Der gegenwärtige Verteidigungsminister versucht sich an einer Bundeswehr-Reform. Bereits sein Vorgänger probierte sich an ihr. Der hatte zwar kein Konzept, setzte aber schon mal die Wehrpflicht aus. Dieser Schritt muß sich nachträglich nicht als Fehlentscheidung herausstellen, steht aber normalerweise am Ende eines tragfähigen Konzepts als geplante Maßnahme oder eben auch nicht. Bei seinem vorzeitigen Ausscheiden betonte der vorletzte Chef der Streitkräfte ein geordnetes Haus (gemeint war hier wohl Bundeswehr und Verteidigungsministerium) übergeben zu können, so, wie es sich gehöre. Sein Nachfolger durfte dann schnell feststellen, daß sein Vorgänger offensichtlich keine genaue Vorstellung von konzeptioneller Arbeit hatte.

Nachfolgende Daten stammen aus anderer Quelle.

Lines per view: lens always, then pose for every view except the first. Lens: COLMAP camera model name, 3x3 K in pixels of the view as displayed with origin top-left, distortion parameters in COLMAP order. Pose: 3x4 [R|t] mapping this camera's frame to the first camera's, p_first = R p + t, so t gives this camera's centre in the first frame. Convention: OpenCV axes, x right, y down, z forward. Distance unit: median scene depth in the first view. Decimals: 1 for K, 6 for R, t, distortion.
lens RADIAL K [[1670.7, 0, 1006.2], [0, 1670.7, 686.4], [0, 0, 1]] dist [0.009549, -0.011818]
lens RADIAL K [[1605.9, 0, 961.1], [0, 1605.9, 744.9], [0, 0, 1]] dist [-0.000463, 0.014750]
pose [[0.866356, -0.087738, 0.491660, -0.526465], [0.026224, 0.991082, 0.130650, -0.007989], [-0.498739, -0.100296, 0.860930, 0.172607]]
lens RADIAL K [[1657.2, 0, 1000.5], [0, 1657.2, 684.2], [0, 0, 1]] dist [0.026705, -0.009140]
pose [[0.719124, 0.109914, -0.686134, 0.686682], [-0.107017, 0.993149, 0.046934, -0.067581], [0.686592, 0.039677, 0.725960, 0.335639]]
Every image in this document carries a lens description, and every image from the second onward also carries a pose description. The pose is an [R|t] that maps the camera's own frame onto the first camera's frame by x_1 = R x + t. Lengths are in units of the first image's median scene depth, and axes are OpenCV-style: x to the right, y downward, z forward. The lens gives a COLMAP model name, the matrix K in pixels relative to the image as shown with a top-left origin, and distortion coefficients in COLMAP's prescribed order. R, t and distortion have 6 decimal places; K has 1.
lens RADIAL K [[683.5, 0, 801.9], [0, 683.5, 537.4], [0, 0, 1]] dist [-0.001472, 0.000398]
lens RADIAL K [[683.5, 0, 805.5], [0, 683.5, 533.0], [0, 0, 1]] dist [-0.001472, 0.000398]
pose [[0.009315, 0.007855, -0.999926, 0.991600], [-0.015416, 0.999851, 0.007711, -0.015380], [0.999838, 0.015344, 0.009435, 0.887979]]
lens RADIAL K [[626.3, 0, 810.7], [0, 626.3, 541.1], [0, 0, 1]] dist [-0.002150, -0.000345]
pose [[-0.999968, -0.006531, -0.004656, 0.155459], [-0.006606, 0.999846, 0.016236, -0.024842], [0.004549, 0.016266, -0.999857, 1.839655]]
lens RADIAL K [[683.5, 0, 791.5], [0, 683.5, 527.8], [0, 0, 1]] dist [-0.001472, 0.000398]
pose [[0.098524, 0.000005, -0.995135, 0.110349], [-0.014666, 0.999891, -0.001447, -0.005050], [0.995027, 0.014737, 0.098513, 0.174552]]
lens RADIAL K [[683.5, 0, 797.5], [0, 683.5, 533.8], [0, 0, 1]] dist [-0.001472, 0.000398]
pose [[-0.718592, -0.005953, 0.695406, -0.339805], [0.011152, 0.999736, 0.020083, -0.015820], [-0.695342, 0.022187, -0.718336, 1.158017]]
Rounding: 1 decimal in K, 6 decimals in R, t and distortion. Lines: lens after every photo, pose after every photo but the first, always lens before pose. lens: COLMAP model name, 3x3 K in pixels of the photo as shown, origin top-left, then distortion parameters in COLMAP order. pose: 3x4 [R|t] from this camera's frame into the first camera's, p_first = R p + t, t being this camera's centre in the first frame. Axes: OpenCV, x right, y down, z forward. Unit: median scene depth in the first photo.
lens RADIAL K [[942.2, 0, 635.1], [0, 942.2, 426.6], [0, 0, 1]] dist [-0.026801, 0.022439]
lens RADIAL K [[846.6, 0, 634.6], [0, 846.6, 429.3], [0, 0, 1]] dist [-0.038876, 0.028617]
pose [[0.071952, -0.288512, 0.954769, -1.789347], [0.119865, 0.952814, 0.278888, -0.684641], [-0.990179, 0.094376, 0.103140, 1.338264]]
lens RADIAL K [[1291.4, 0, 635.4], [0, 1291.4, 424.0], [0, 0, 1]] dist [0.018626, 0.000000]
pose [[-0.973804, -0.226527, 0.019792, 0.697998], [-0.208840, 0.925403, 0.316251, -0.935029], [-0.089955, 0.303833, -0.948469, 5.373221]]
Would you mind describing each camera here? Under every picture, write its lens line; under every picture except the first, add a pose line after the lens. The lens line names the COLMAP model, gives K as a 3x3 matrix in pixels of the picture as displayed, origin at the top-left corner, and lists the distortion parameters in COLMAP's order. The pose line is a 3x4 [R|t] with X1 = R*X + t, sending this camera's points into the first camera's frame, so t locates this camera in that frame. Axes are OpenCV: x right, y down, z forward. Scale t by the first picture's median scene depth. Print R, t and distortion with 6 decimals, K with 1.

Ob Herr Dr. jur. Thomas de Maizière, der amtierende Verteidigungsminister, hiervon eine Vorstellung hat, darf zunächst angezweifelt werden. Nach den verfügbaren Daten ist er ein reiner Berufspolitiker mit rechtswissenschaftlicher Vorbildung, und als solcher könnte er ebensogut das Amt des Bürgermeisters von Bielefeld bekleiden. Da er zuvor noch nicht einmal Lehrer war, stellt sich die Frage, was ihn für die Umsetzung dieses derart komplexen Reformprojekts qualifiziert. Zur Erinnerung: Der Verteidigungshaushalt 2011 ist mit etwas über 30 Mrd. EUR der drittgrößte Haushaltsposten des Bundeshaushalts nach Arbeit & Soziales und Bundesschuld. Allein durch diesen Umstand muß die Öffentlichkeit zu ihrem Recht kommen. Das heißt die Konzeptphase verstehen und auch demokratisch begleiten dürfen.
Aber statt der Öffentlichkeit den Entwurf eines Gesamtkonzepts vorzustellen, in dem Aufgaben und Strukturen der Bundeswehr 2020, 2030 bis 2050, auch im europäischen Kontext, darzustellen, nennt der Verteidigungsminister nur einfach Zahlen. Völlig für sich isoliert kommen sie wie magic numbers daher, unerklärlich und rätselhaft. Die Gattungen sollen demnach unterschiedlich stark schrumpfen auf: Heer: 57 570, Luftwaffe: 22 550, Marine: 13 050 Soldaten, usw. Mit diesem Schrumpfungsprozeß einher geht die Schließung von Bundeswehrstandorten. Von ca. 400 Standorten sollen 30 geschlossen werden. Warum gerade 30, welche und warum diese wird bis heute Mittag ein Geheimnis bleiben. Dann verkündet der Verteidigungsminister, wie gegenüber Sextanern bei der ersten Zeugnisausgabe, wer sitzengeblieben ist und wer eine Runde weiterkommt. Wochenlang mußten Soldaten, ihre Familien, Bürgermeister, Landräte und Unternehmer bis dahin in Sorge ausharren. Eine Altherrenriege von Technokraten und Besitzstandswahrern wird der Öffentlichkeit dann wohl ein Stück Teilreform erläutern, das weder sach- noch konzeptorientiert, sondern einzig und allein budgetgetrieben sein wird.
Die Bürger haben deutlich mehr Transparenz verdient. Wer bezahlt will wissen, was die Bundeswehr in naher und ferner Zukunft leisten soll und welche Aufgaben sie haben wird. Braucht sie mehr Kampf- oder Transportflugzeuge, Kampf- oder Bergepanzer, Zerstörer oder Hospitalschiffe? Stellt sie Killerkommandos mit Auslandserfahrung zur Verfügung oder wird sie eine Mischung aus THW und Ärzte ohne Grenzen sein? Die bewußte Mißachtung der Öffentlichkeit und das emotionslose Hinweghandeln hätte in der Privatwirtschaft längst eine Streikwelle bei den Betroffenen ausgelöst. Der Minister der Verteidigung liefert ein sehr gutes Beispiel für die Politik von gestern. Demokratie 2.0 sieht anders aus.